Task brief - In the copy, include no pictures, but reproduce every record exactly.
= = = =
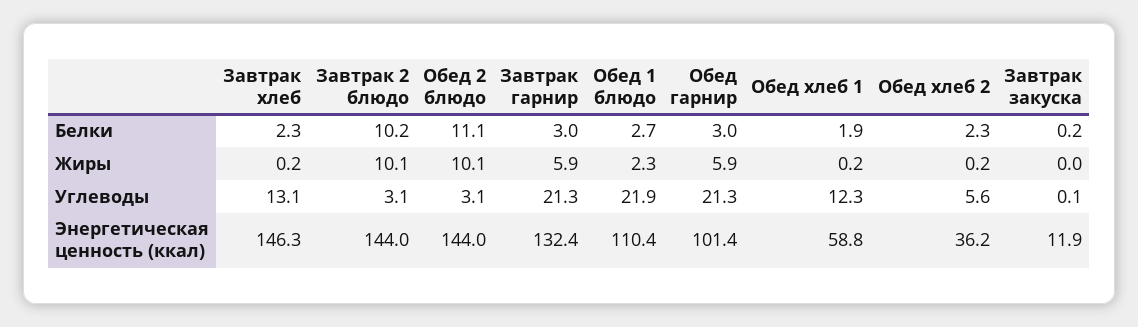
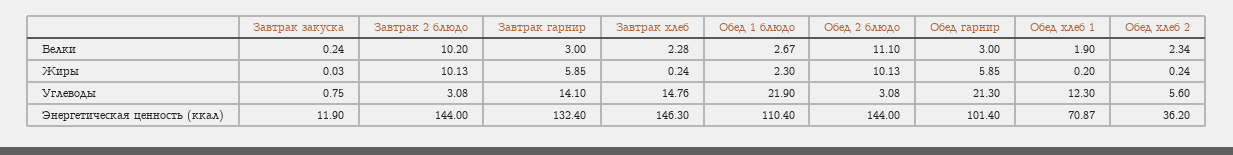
  {
    "Завтрак хлеб": {
      "Белки": 2.28,
      "Жиры": 0.24,
-     "Углеводы": 13.1,
+     "Углеводы": 14.76,
      "Энергетическая ценность (ккал)": 146.3
    },
    "Завтрак 2 блюдо": {
      "Белки": 10.2,
      "Жиры": 10.13,
      "Углеводы": 3.08,
      "Энергетическая ценность (ккал)": 144
    },
    "Обед 2 блюдо": {
      "Белки": 11.1,
      "Жиры": 10.13,
      "Углеводы": 3.08,
      "Энергетическая ценность (ккал)": 144
    },
    "Завтрак гарнир": {
      "Белки": 3,
      "Жиры": 5.85,
-     "Углеводы": 21.3,
+     "Углеводы": 14.1,
      "Энергетическая ценность (ккал)": 132.4
    },
    "Обед 1 блюдо": {
      "Белки": 2.67,
      "Жиры": 2.3,
      "Углеводы": 21.9,
      "Энергетическая ценность (ккал)": 110.4
    },
    "Обед гарнир": {
      "Белки": 3,
      "Жиры": 5.85,
      "Углеводы": 21.3,
      "Энергетическая ценность (ккал)": 101.4
    },
    "Обед хлеб 1": {
      "Белки": 1.9,
      "Жиры": 0.2,
      "Углеводы": 12.3,
-     "Энергетическая ценность (ккал)": 58.8
+     "Энергетическая ценность (ккал)": 70.87
    },
    "Обед хлеб 2": {
      "Белки": 2.34,
      "Жиры": 0.24,
      "Углеводы": 5.6,
      "Энергетическая ценность (ккал)": 36.2
    },
    "Завтрак закуска": {
      "Белки": 0.24,
      "Жиры": 0.03,
-     "Углеводы": 0.1,
+     "Углеводы": 0.75,
      "Энергетическая ценность (ккал)": 11.9
    }
  }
= = = =
Completed task -
  {
    "Завтрак хлеб": {
      "Белки": 2.28,
      "Жиры": 0.24,
-     "Углеводы": 13.1,
+     "Углеводы": 14.76,
      "Энергетическая ценность (ккал)": 146.3
    },
    "Завтрак 2 блюдо": {
      "Белки": 10.2,
      "Жиры": 10.13,
      "Углеводы": 3.08,
      "Энергетическая ценность (ккал)": 144
    },
    "Обед 2 блюдо": {
      "Белки": 11.1,
      "Жиры": 10.13,
      "Углеводы": 3.08,
      "Энергетическая ценность (ккал)": 144
    },
    "Завтрак гарнир": {
      "Белки": 3,
      "Жиры": 5.85,
-     "Углеводы": 21.3,
+     "Углеводы": 14.1,
      "Энергетическая ценность (ккал)": 132.4
    },
    "Обед 1 блюдо": {
      "Белки": 2.67,
      "Жиры": 2.3,
      "Углеводы": 21.9,
      "Энергетическая ценность (ккал)": 110.4
    },
    "Обед гарнир": {
      "Белки": 3,
      "Жиры": 5.85,
      "Углеводы": 21.3,
      "Энергетическая ценность (ккал)": 101.4
    },
    "Обед хлеб 1": {
      "Белки": 1.9,
      "Жиры": 0.2,
      "Углеводы": 12.3,
-     "Энергетическая ценность (ккал)": 58.8
+     "Энергетическая ценность (ккал)": 70.87
    },
    "Обед хлеб 2": {
      "Белки": 2.34,
      "Жиры": 0.24,
      "Углеводы": 5.6,
      "Энергетическая ценность (ккал)": 36.2
    },
    "Завтрак закуска": {
      "Белки": 0.24,
      "Жиры": 0.03,
-     "Углеводы": 0.1,
+     "Углеводы": 0.75,
      "Энергетическая ценность (ккал)": 11.9
    }
  }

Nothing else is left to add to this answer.